→ **WHAT TO PRODUCE**:
In the entries below, return only the line containing "G04 APERTURE LIST*" and those after it, exactly, through the last line.

→ **INPUT DATA**:
Segment Open
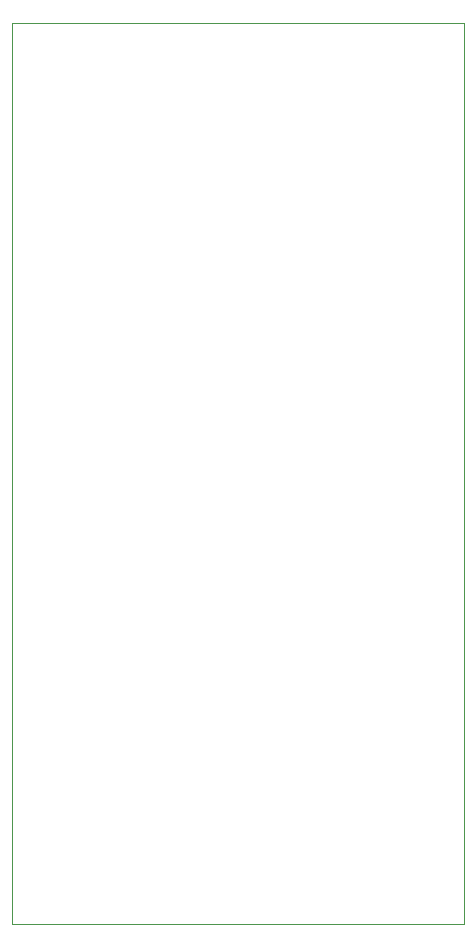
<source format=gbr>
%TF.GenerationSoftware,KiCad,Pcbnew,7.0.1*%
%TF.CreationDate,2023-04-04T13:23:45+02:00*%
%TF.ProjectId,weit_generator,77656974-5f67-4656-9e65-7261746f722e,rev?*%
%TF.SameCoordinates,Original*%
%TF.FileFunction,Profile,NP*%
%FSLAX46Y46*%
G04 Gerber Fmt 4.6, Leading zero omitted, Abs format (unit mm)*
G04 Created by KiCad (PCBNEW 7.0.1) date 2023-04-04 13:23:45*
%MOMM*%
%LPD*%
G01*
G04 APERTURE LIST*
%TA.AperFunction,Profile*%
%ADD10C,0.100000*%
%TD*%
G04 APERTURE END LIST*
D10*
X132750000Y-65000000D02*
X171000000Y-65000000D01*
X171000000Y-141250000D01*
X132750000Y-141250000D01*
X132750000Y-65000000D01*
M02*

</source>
Segment Closed
→ **REPLY**:
G04 APERTURE LIST*
%TA.AperFunction,Profile*%
%ADD10C,0.100000*%
%TD*%
G04 APERTURE END LIST*
D10*
X132750000Y-65000000D02*
X171000000Y-65000000D01*
X171000000Y-141250000D01*
X132750000Y-141250000D01*
X132750000Y-65000000D01*
M02*

</source>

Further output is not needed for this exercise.